(Beginning of Data for this task)

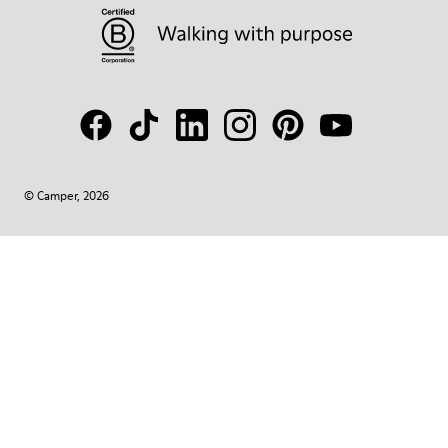
© Camper, 2026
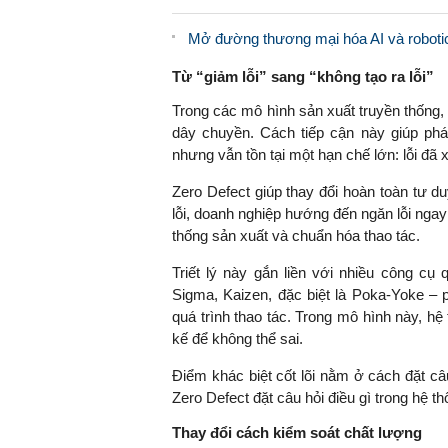
Mở đường thương mại hóa AI và robotic
Từ “giảm lỗi” sang “không tạo ra lỗi”
Trong các mô hình sản xuất truyền thống
dây chuyền. Cách tiếp cận này giúp phá
nhưng vẫn tồn tại một hạn chế lớn: lỗi đã 
Zero Defect giúp thay đổi hoàn toàn tư du
lỗi, doanh nghiệp hướng đến ngăn lỗi ngay
thống sản xuất và chuẩn hóa thao tác.
Triết lý này gắn liền với nhiều công cụ 
Sigma, Kaizen, đặc biệt là Poka-Yoke – 
quá trình thao tác. Trong mô hình này, hệ
kế để không thể sai.
Điểm khác biệt cốt lõi nằm ở cách đặt câu
Zero Defect đặt câu hỏi điều gì trong hệ th
Thay đổi cách kiểm soát chất lượng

(End of Data for this task)

§ **Work to be completed**: The records above must be output exactly, except for their pictures.

§ **Result for this exercise**:
© Camper, 2026
Mở đường thương mại hóa AI và robotic
Từ “giảm lỗi” sang “không tạo ra lỗi”
Trong các mô hình sản xuất truyền thống
dây chuyền. Cách tiếp cận này giúp phá
nhưng vẫn tồn tại một hạn chế lớn: lỗi đã 
Zero Defect giúp thay đổi hoàn toàn tư du
lỗi, doanh nghiệp hướng đến ngăn lỗi ngay
thống sản xuất và chuẩn hóa thao tác.
Triết lý này gắn liền với nhiều công cụ 
Sigma, Kaizen, đặc biệt là Poka-Yoke – 
quá trình thao tác. Trong mô hình này, hệ
kế để không thể sai.
Điểm khác biệt cốt lõi nằm ở cách đặt câu
Zero Defect đặt câu hỏi điều gì trong hệ th
Thay đổi cách kiểm soát chất lượng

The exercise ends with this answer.